### [TEXT BLOCK]

# Graphics guy looking to sub out



## VSUALELEMENTS (Feb 28, 2008)

Hi everyone, my name is Chad and this is my first post. I started my own business about 8 months ago and so far so good. I am a grpahic designer that subs out for my products including screenprinting. In looking for a change i've discovered DTG which seems awesome. I also sub out to a local embroidery shop but now I'm looking for someone that does it all at wholesale prices. I found a nice site T-Shirt custom printing - Silk Screening and Embroidery - Minneapolis custom printed t shirts, St. Paul, Twin Cities Minnesota. that does it all, I think their prices are a bit too high. 
I basically just want a wholesale company that covers screenprinting, DTG, embroidery, and supplies the garmets with a user friendly interface as the site above. Oh, & I need them to dropship (have my return addy on the package)

CAN ANYONE PLEASE HELP ME
IT WOULD GREATLY BE APPRECIATED!!!!

thanks
Chad
_________________
my site: MySpace.com - Visual Elements - 27 - Male - THIBODAUX, Louisiana - www.myspace.com/visualelements


----------



## charles95405 (Feb 1, 2007)

don't have an answer...just a suggestion...it would help to list your location...maybe that would help to a positive response


----------



## VSUALELEMENTS (Feb 28, 2008)

oops, sorry..... 

Thibodaux, LA


----------



## Chani (Jun 18, 2007)

My Fiance knows the owner of Monkey in a Dryer from another, non-t-shirt forum that he belongs to. 

Sorry, I wish I could help you, but I have heard that DTG is more expensive than screenprinting, even at wholesale.

### [DIRECTIONS]
1. In the forum thread, switch "wholesale" to "discount" in the part that opens with the words containing "# Graphics guy" and closes with "on the package)".
2. Summarize the forum thread in three sentences.

### [EXERCISE DATA]
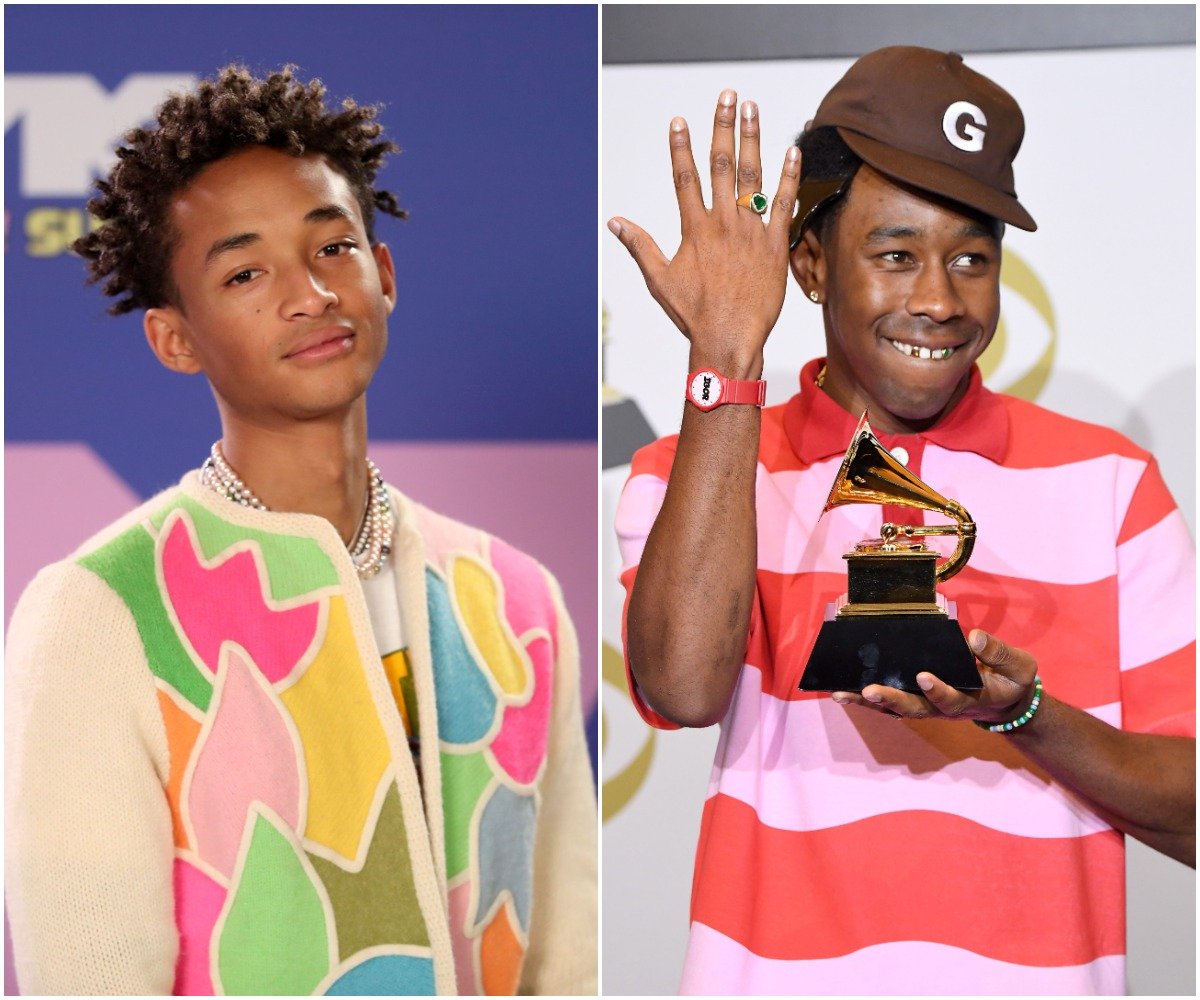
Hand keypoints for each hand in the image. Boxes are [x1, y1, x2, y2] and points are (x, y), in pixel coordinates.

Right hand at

### [RESULTS IN ORDER]
1.
# Graphics guy looking to sub out



## VSUALELEMENTS (Feb 28, 2008)

Hi everyone, my name is Chad and this is my first post. I started my own business about 8 months ago and so far so good. I am a grpahic designer that subs out for my products including screenprinting. In looking for a change i've discovered DTG which seems awesome. I also sub out to a local embroidery shop but now I'm looking for someone that does it all at discount prices. I found a nice site T-Shirt custom printing - Silk Screening and Embroidery - Minneapolis custom printed t shirts, St. Paul, Twin Cities Minnesota. that does it all, I think their prices are a bit too high. 
I basically just want a discount company that covers screenprinting, DTG, embroidery, and supplies the garmets with a user friendly interface as the site above. Oh, & I need them to dropship (have my return addy on the package)

2. Chad, a graphic designer who started his own business about 8 months ago and subs out his products, asks for a wholesale company that covers screenprinting, DTG and embroidery, supplies the garments through a user-friendly interface and dropships with his return address. When a reply suggests that listing his location might bring a positive response, he gives Thibodaux, LA. Another reply offers no company but says DTG is reportedly more expensive than screenprinting, even at wholesale.